Indonesia’s currency is spiraling. It’ll have to make sacrifices to save it

FAN Editor

Indonesia’s rupiah has been growing worryingly weak, and the country’s central bank has seen little success after multiple attempts to prop up the currency.

Now, Bank Indonesia said it will meet again on Wednesday — and speculations are rife that the central bank has more tricks up its sleeve.

The rupiah has been one of the worst-hit Asian currencies as investors pull out of the Indonesian stock and bond markets amid rising U.S. Treasury yields and strengthening in the greenback. The falling value of the rupiah could spell trouble for the country’s large foreign currency debt, and the outflows from its bonds are bad news for its government.

The central bank has tried to stem the currency weakness with measures including hiking interest rates and buying sovereign bonds, but the rupiah still depreciated: It fell to 14,202 per U.S. dollar on May 23. That was the weakest in more than two years.

With the persistent rupiah weakness, more “rate hikes may be needed, with the next one possibly as early as this week,” Eugene Leow, a strategist at Singapore’s DBS Bank, wrote in a Monday note.

The central bank hiked interest rates by 25 basis points in its mid-May meeting — the first raise since November 2014. Central bankers were scheduled to convene again in June, but Bank Indonesia last Friday said an additional policy meeting would be held on May 30.

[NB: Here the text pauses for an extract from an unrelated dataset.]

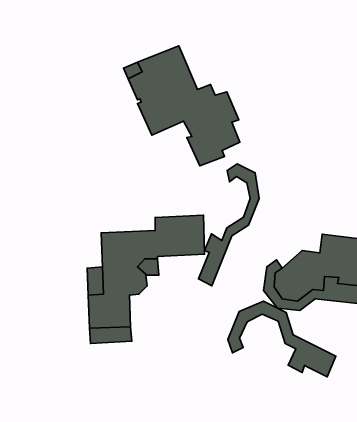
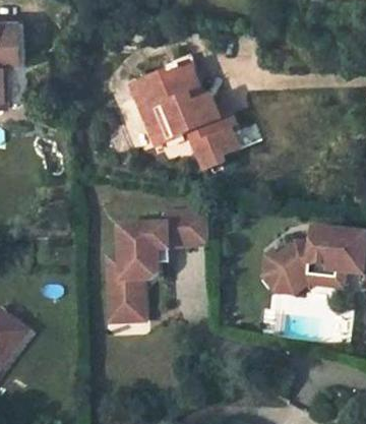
building: [198,164,259,286] -> none
building: [228,301,336,377] -> none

Perry Warjiyo, the newly minted governor of Bank Indonesia, said the additional meeting wasn’t an “emergency” but there’s a need to be ahead of the curve given that the Federal Reserve is scheduled to review its policy on June 12 and 13.

“The dynamics offshore happen so quickly and market perceptions are formed quickly that there is a tendency that some became irrational. These dynamics need to be responded to immediately to stabilize things,” Warjiyo said in a news conference on Monday.

Analysts, including those at Morgan Stanley, are expecting another 25 basis points increase in Indonesia’s interest rates this Wednesday. But some warned hiking rates again within such a short period may cripple the economy.

Australian lender ANZ Bank said Indonesia needs another two 25-basis-point hikes to support the rupiah. If the central bank does the adjustment in the next two meetings on May 30 and June 27-28, the country will have increased interest rates by 75 basis points in just six weeks.

“Such an aggressive hiking cycle would weigh on growth,” ANZ analysts wrote in a note on Monday, adding that a 100-basis-point increase in the policy rate could shave 0.2 to 0.4 percentage points off the country’s annual growth.

“As such, we expect more macro prudential measures to partially offset the negative impact on growth. Already, the central bank is looking to relax the housing loan-to-value ratio,” the analysts said.

Indonesia, the largest economy in Southeast Asia, has already seen growth disappoint: Its economy missed analyst expectations by growing only 5.06 percent in the first quarter of the year. Higher interest rates make lending more expensive, which can lead to lower spending by businesses and consumers — a further dampener on growth.

— Reuters contributed to this report.